About
From the very beginning, the Department of Political Science at the University of Chicago has been a pioneer in the development of social scientific understandings of government and politics. Harold Gosnell, Harold Lasswell, Grant McConnell, Duncan MacRae, Charles Merriam, Hans Morgenthau, Herbert Storing, Leo Strauss, Leonard White, and Quincy Wright all taught at Chicago. Gabriel Almond, V.O. Key, Harold Lasswell, Robert Martin, Herman Pritchett, David Truman, and Herbert Simon—the first political scientist ever awarded a Nobel Prize for his intellectual achievements—all received their doctorates from Chicago. "The Chicago department was the cutting edge of development of the field of political science," Pritchett recalled of his days as a graduate student. "The students who were graduate students when I was became the leaders of the profession."

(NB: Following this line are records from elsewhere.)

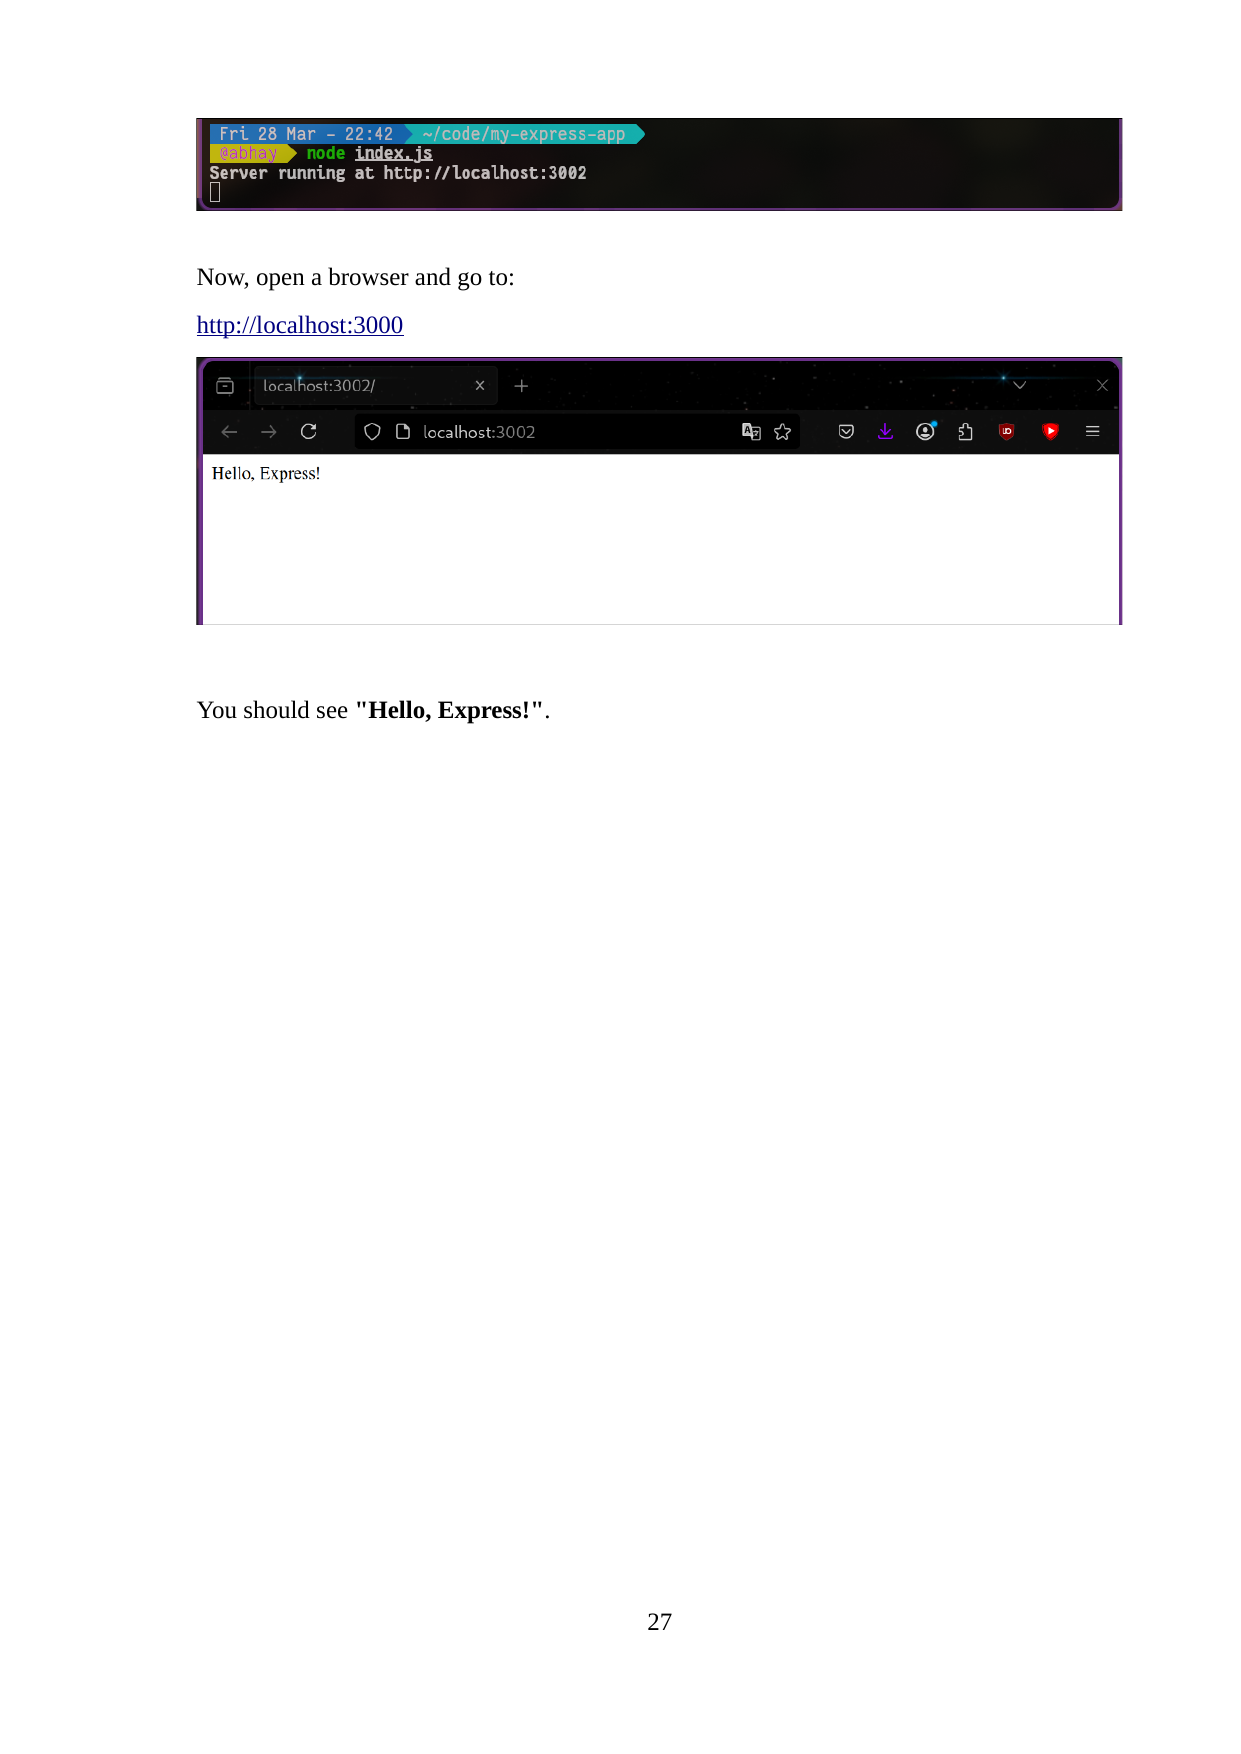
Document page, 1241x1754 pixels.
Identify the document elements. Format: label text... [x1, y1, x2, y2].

picture [196, 357, 1123, 625]
picture [196, 118, 1123, 211]
text Now, open a browser and go to: [196, 262, 1122, 291]
text You should see "Hello, Express!". [196, 695, 1122, 723]
text http://localhost:3000 [196, 310, 1122, 338]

Much has changed at Chicago since Pritchett studied here, but fortunately the most important things have not. The University of Chicago and its Political Science Department have maintained the unabashed intellectualism, the disregard for disciplinary and subdisciplinary boundaries, the commitment to diversity of approach and method, and the pure appreciation of fine scholarship that have always been the distinguishing features of this institution. David Easton's recollections of the department ring true even today: "Chicago seemed like the Tiber River—violent rapids, churning, exciting, adventurous, and bubbling over with ideas. I felt as though I had come alive intellectually . . . . It was just one great intellectual high."
We the members of the department believe that Chicago is the most exciting and challenging university in the world. We hope you will come see for yourself.